__TEXTO FORNECIDO__
*****
Esta é a sétima parte [de 9] do estudo do livro do Apocalipse. Para uma melhor compreensão do todo, sugerimos acompanhar as demais partes indicadas e numeradas abaixo. Bom proveito!
O Segundo Roteiro da Caminhada do Povo de Deus
Situando os capítulos 12 a 20 dentro do contexto histórico e literário
Durante os anos 70 a 95, os problemas das comunidades cresceram: intensificou-se a propaganda da ideologia do Império romano, aprofundou-se o conflito com os irmãos judeus, cresceu a influência do gnosticismo, aumento da perseguição aos que discordavam da política oficial do Império. No fim do governo de Domiciano (81-96), a hostilidade contra as comunidades voltou com força, sem controle, sobretudo na Província da Ásia. Uma das vítimas era o próprio autor, exilado na ilha de Patmos (1,9). Com este aumento dos problemas de fora, cresceram também as oposições e divisões internas dentro das comunidades.
Por tudo isso, a leitura dos fatos, feita nos anos 70 através do Roteiro do Êxodo, já não bastava. A conjuntura política e eclesial era outra. A agressão e a penetração do império eram muito mais insidiosas. Nas comunidades não estava claro o horizonte a respeito da atitude a ser tomada frente ao Império. Havia gente que usava as cartas de Paulo para legitimar uma aproximação com o Império. Era necessária uma leitura mais atualizada e mais crítica tanto da realidade e da política do Império, como da missão das comunidades na nova conjuntura.
Para responder a esta problemática das comunidades cristãs dos anos 90 foram escritos os capítulos 12 a 22 do Apocalipse de João. Dentro da atual estrutura do livro, estes capítulos formam a continuação e o alargamento da sétima praga, iniciada no fim da primeira parte (Ap 11,14-19). Nestes capítulos, a Boa Nova de Deus é apresentada como a condenação progressiva dos poderes do mal que hostilizam e perseguem o povo das comunidades.
*****
__EXERCÍCIO 1__
Responda com base no texto sobre o Apocalipse:
(a) Em que ilha o autor estava exilado?
(b) Por meio de que roteiro foi feita a leitura dos fatos nos anos 70?
(c) Que capítulos do Apocalipse foram escritos para responder à problemática das comunidades cristãs dos anos 90?
__EXERCÍCIO 2__
Reescreva o trecho do texto sobre o Apocalipse que começa nas palavras "Esta é a sétima" e vai até "abaixo. Bom proveito!", inclusive, substituindo "estudo" por "comentário".

__DADOS FORNECIDOS__
*****
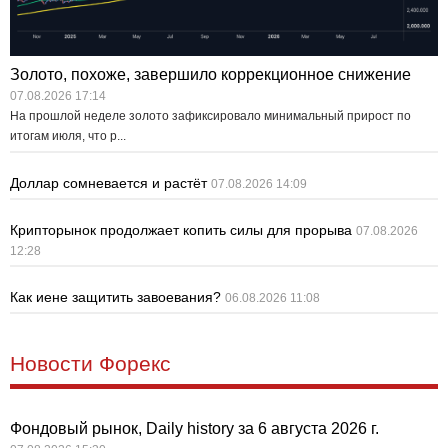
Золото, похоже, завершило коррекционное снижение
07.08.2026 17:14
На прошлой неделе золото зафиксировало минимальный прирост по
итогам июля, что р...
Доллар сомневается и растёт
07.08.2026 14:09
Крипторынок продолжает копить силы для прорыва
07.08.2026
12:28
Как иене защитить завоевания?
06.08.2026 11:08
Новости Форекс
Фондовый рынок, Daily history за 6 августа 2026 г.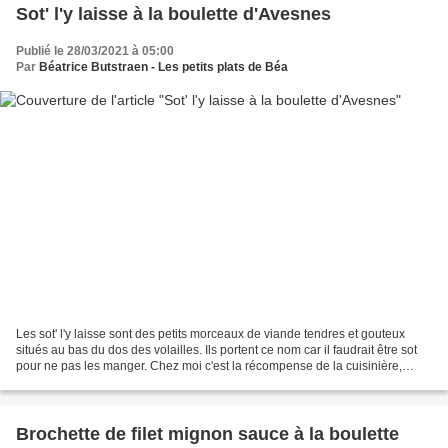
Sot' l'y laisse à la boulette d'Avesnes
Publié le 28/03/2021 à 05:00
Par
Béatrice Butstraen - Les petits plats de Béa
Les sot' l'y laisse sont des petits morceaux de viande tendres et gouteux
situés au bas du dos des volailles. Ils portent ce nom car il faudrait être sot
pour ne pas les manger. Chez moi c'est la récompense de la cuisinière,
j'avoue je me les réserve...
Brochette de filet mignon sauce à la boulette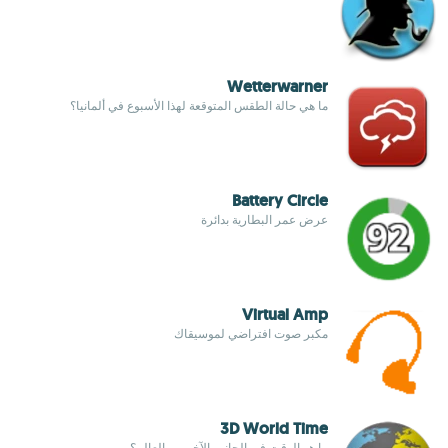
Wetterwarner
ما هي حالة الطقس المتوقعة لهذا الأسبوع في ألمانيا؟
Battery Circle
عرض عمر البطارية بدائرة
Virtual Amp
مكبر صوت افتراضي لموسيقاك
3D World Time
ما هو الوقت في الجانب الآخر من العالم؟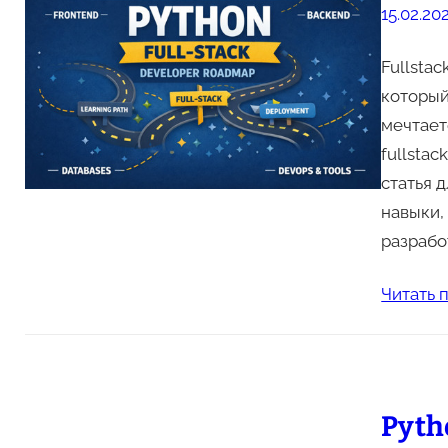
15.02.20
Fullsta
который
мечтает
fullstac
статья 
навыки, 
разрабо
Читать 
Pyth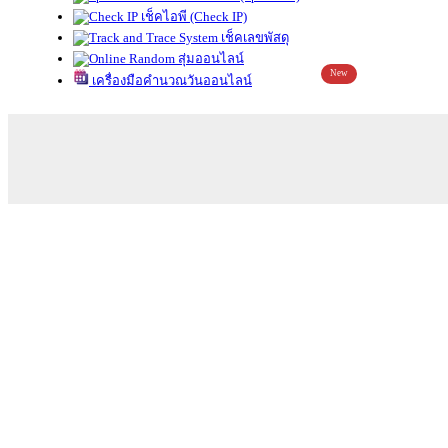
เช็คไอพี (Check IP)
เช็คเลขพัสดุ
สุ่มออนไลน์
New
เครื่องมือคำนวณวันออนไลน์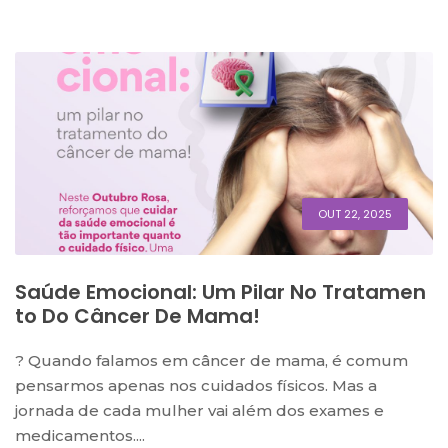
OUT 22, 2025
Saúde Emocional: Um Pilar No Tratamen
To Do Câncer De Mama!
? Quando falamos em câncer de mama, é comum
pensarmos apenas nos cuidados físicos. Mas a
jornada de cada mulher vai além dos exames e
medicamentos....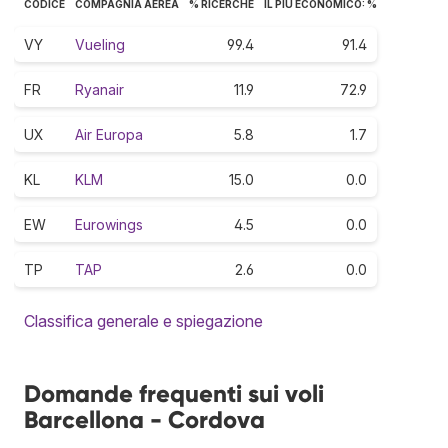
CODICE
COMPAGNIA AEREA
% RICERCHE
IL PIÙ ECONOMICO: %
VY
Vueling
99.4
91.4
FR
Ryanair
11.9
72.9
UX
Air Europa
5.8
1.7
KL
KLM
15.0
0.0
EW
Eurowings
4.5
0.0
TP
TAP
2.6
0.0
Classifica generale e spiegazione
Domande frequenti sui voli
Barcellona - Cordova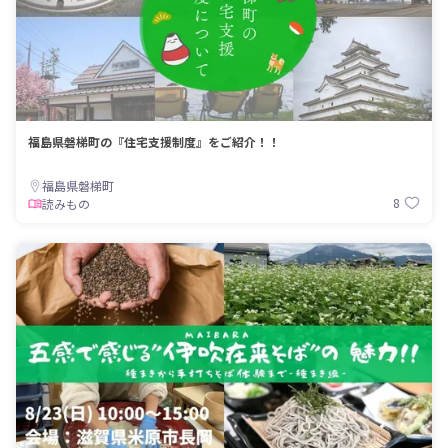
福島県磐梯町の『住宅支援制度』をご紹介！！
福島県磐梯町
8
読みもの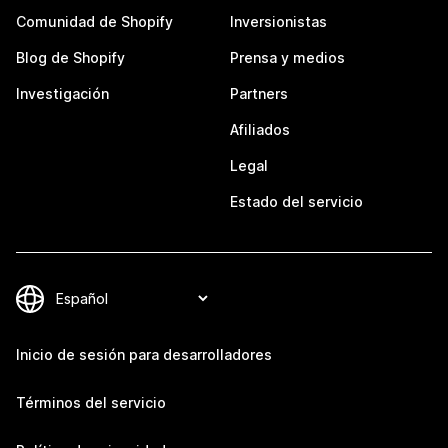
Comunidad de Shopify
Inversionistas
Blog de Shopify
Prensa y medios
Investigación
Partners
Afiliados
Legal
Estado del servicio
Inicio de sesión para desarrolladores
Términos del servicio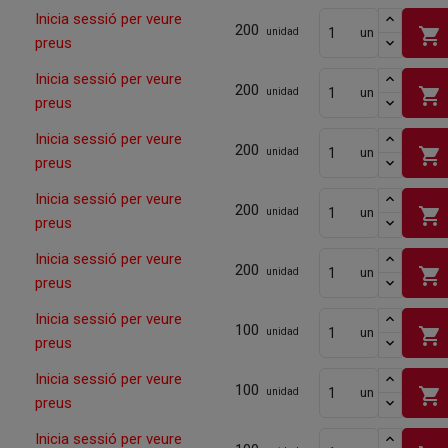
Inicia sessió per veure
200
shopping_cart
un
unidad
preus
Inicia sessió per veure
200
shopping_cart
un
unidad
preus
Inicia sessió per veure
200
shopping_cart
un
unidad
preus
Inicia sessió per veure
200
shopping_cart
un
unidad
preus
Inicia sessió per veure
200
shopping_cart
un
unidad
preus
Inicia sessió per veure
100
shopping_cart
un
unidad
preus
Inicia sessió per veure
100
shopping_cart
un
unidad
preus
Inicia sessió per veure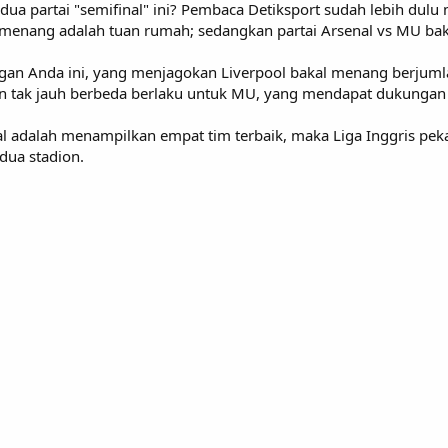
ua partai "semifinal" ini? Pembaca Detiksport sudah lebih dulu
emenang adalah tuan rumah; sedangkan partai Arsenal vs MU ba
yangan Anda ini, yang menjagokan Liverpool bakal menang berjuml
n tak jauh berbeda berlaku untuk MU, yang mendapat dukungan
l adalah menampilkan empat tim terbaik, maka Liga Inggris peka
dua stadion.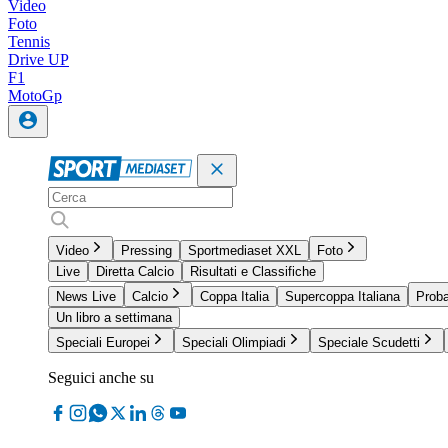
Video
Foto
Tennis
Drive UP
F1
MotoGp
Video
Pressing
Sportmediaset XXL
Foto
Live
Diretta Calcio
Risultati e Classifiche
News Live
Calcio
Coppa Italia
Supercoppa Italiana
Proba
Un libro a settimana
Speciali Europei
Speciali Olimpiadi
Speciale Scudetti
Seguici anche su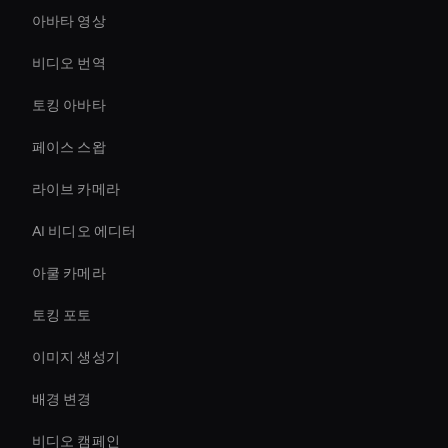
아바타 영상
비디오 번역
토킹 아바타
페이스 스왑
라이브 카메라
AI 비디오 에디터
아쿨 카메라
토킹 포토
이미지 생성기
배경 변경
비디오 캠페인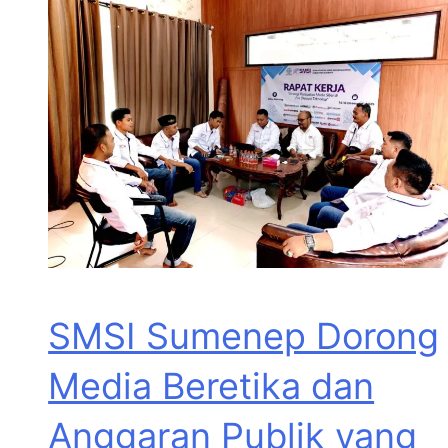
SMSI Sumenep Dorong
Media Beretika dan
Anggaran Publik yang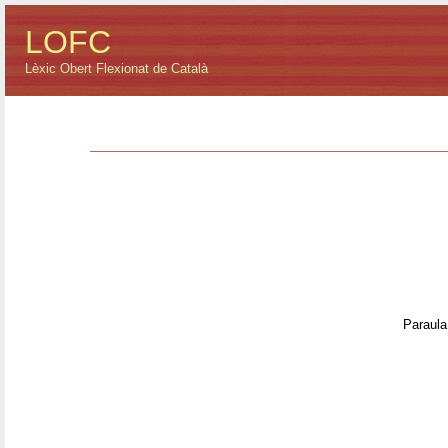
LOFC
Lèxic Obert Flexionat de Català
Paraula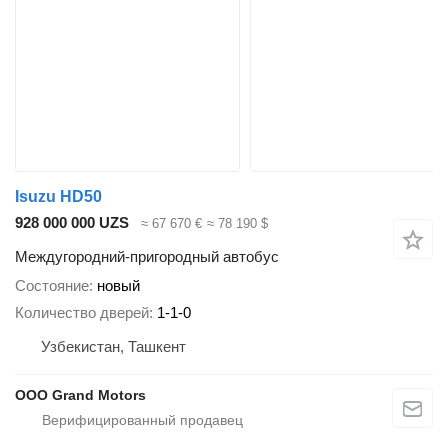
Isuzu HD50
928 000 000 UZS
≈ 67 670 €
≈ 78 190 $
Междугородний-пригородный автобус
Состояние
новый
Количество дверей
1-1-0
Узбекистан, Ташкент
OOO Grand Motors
*****
__RESPOSTA ESPERADA 1__
(a) Na ilha de Patmos.
(b) Pelo Roteiro do Êxodo.
(c) Os capítulos 12 a 22.

__RESPOSTA ESPERADA 2__
Esta é a sétima parte [de 9] do comentário do livro do Apocalipse. Para uma melhor compreensão do todo, sugerimos acompanhar as demais partes indicadas e numeradas abaixo. Bom proveito!